SB137
To Mandate Coverage For Necessary Maxillofacial Services.
Last Action (Jan. 26, 2023): Sine Die adjournment
Sponsors
AI-Generated Summary
Senate Bill 137 requires health benefit plans in Arkansas to provide coverage for necessary maxillofacial services. The bill defines these services as medical interventions required to manage or restore head and facial structures affected by disease, trauma, or developmental deformities. Coverage must include services aimed at controlling infection, managing pain, and restoring essential functions like speech, swallowing, or chewing. The legislation explicitly excludes cosmetic procedures that aim to improve conditions within a normal range. It also stipulates that existing exclusions for dental or orthodontic care in health plans cannot be used to deny coverage for these necessary maxillofacial services. The act applies to a broad range of health insurers, including those covering state and public school employees, but exempts specific plans such as accident-only, disability income, and certain state-specific health programs.
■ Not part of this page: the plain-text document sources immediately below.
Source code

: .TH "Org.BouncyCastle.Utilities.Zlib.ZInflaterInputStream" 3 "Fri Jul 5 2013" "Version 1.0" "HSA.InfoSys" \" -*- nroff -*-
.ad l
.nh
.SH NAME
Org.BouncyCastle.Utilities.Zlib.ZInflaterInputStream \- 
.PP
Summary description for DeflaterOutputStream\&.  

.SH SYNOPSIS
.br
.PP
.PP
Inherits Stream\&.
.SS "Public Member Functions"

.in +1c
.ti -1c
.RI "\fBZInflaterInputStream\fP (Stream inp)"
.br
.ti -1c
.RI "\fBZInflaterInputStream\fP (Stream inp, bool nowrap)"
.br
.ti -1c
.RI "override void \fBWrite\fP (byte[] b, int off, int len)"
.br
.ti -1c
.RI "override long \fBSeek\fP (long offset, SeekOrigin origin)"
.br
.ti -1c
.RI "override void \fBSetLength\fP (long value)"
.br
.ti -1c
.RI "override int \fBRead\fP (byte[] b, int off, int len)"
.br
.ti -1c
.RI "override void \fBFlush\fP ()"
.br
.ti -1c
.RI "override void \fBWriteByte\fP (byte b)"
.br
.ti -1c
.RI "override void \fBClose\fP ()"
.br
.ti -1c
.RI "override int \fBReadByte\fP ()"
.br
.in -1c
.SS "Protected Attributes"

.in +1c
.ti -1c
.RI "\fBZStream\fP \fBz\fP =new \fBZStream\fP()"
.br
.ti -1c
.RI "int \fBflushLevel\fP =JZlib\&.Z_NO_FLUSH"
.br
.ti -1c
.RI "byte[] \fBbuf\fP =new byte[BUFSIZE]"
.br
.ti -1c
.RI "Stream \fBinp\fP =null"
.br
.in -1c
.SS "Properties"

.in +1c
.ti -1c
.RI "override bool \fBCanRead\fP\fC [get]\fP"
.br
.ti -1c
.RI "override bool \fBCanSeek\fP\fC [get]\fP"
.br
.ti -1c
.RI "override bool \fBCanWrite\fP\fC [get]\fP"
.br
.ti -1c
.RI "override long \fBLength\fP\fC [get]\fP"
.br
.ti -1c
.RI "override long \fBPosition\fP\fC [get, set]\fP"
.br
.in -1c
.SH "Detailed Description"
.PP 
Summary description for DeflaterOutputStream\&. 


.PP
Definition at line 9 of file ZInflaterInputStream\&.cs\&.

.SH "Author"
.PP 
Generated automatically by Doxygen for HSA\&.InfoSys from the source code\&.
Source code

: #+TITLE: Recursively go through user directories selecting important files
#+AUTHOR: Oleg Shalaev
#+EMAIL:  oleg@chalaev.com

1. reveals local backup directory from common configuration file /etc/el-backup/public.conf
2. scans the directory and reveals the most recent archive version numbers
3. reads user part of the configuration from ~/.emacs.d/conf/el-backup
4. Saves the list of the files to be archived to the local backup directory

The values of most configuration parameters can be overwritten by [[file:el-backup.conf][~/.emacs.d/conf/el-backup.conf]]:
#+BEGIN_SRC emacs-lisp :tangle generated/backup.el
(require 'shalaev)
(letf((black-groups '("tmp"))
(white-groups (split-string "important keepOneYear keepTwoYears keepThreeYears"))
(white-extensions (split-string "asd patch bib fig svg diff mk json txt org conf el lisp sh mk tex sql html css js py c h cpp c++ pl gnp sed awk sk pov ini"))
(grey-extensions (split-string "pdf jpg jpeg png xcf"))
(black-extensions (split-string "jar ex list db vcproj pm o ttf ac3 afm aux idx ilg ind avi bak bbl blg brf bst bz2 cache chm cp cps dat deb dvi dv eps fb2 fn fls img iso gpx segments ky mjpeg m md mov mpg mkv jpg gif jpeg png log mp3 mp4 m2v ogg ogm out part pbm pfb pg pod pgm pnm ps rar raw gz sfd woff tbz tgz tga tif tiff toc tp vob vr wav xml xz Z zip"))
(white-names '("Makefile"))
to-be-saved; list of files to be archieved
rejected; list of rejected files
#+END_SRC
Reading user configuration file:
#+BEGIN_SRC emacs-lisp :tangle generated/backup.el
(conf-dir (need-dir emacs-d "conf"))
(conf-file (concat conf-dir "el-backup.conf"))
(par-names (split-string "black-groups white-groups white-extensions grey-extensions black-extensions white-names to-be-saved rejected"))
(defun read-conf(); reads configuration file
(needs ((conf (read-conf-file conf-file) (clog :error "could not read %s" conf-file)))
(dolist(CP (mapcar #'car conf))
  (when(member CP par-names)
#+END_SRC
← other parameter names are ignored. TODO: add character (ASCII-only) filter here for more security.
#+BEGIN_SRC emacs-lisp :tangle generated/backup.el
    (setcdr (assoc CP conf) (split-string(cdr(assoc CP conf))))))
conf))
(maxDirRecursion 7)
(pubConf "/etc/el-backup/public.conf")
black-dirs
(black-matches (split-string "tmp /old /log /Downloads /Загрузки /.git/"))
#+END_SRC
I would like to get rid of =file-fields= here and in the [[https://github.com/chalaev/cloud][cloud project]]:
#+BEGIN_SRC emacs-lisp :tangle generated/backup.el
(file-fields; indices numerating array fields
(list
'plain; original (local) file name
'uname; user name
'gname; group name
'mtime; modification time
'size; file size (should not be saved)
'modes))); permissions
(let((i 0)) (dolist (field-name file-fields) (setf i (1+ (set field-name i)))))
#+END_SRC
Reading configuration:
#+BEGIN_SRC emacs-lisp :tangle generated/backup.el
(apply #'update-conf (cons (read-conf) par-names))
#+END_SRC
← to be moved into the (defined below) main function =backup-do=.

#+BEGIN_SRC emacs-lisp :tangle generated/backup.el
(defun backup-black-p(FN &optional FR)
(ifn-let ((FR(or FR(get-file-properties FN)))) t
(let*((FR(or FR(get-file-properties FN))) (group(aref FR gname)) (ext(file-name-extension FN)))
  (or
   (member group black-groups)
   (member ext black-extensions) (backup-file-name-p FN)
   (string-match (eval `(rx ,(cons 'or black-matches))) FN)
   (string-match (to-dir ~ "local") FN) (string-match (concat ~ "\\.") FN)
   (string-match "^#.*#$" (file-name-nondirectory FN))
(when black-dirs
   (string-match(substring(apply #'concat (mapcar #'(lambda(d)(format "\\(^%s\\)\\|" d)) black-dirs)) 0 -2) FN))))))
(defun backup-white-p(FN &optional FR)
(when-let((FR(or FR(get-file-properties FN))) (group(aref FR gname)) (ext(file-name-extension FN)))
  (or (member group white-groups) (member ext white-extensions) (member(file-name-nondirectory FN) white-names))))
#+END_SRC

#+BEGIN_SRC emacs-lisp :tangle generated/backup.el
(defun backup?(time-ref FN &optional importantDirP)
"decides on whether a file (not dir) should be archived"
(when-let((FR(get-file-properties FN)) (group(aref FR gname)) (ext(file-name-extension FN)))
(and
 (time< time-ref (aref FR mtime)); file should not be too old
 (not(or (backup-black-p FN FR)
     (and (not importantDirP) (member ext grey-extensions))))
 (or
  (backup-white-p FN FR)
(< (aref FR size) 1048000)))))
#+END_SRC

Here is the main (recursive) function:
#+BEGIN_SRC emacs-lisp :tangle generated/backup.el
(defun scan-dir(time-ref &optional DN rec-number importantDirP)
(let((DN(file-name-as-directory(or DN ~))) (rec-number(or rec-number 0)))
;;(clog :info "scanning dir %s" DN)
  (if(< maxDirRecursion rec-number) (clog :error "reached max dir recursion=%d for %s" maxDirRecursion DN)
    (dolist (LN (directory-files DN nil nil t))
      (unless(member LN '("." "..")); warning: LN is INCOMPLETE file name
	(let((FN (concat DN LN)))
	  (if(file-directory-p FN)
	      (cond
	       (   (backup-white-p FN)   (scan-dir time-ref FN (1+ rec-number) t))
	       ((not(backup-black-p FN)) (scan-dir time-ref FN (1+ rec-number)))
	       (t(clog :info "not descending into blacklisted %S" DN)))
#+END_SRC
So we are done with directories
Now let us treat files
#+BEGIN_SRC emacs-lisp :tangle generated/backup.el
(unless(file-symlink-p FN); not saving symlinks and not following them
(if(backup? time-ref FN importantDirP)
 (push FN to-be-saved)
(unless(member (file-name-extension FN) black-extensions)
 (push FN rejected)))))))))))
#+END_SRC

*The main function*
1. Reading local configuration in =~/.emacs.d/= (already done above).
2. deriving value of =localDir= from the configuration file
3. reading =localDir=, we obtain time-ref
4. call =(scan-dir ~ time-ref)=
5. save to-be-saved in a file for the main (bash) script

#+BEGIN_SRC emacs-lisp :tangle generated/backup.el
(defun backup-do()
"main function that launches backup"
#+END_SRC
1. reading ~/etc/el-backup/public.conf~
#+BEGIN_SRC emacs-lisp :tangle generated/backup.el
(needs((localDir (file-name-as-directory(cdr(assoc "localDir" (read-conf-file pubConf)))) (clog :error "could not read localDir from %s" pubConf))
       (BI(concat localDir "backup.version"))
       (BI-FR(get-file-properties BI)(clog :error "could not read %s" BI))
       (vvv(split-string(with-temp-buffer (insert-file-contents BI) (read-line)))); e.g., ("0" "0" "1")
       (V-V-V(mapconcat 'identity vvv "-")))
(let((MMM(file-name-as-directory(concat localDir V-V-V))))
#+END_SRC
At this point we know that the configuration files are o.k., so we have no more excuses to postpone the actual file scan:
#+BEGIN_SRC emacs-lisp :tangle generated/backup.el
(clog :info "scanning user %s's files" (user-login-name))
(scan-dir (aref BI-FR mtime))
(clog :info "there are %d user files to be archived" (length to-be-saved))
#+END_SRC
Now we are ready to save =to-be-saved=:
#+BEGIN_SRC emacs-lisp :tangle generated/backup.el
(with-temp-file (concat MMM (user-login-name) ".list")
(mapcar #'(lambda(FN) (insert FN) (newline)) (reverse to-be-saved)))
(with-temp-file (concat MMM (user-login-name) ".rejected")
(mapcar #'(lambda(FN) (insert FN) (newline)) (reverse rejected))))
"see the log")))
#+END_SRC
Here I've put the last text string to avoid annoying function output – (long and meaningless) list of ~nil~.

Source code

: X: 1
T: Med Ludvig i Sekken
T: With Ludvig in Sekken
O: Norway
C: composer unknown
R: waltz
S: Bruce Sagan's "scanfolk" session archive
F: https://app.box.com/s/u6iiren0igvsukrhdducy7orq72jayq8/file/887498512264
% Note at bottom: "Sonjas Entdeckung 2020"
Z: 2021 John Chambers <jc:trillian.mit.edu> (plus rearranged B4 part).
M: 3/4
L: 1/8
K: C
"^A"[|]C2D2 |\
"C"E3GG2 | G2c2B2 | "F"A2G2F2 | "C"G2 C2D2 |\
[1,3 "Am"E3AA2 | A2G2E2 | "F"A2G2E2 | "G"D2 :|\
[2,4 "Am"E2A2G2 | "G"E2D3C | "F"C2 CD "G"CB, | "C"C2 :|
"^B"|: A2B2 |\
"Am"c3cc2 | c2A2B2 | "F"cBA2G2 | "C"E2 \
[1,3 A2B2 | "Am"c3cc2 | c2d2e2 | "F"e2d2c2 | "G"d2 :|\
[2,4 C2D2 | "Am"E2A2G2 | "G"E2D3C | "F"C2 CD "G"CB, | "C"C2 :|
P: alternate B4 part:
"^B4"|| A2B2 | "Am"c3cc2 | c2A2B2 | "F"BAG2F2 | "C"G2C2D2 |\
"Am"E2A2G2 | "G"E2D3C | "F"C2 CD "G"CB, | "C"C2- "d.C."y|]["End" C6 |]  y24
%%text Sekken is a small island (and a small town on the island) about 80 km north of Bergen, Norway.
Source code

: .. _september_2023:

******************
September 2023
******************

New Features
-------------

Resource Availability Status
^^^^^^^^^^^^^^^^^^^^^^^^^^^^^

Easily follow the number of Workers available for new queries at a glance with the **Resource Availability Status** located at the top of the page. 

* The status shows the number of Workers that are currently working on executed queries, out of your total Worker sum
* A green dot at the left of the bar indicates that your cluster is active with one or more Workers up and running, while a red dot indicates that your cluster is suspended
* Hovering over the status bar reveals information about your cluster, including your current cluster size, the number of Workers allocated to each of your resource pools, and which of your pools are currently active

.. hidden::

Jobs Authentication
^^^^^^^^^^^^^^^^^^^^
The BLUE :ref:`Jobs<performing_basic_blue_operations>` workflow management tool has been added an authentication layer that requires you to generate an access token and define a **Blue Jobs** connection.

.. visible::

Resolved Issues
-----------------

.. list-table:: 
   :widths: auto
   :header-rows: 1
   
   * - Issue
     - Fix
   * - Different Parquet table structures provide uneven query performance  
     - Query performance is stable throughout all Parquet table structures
The bill is set to take effect on September 1, 2023.
Potential Impact Analysis
Who Might Benefit?
The primary beneficiaries are patients who suffer from facial or head structural defects caused by trauma, disease, or birth/developmental deformities, as they will gain broader insurance coverage for corrective procedures. Additionally, healthcare professionals, specifically those specializing in maxillofacial surgery and related restorative treatments, will likely see an increase in demand for their services and a reduction in administrative barriers to obtaining insurance authorization for necessary medical care.
Who Might Suffer?
Health insurance companies and organizations offering health benefit plans are most directly impacted as they will be required to expand their coverage mandates, which may lead to increased costs for the insurers. These increased costs could potentially be passed on to employers, policyholders, or public entities providing health plans through higher premiums. Additionally, administrators of self-insured governmental or church plans may face new regulatory requirements that could necessitate adjustments to their benefit structures.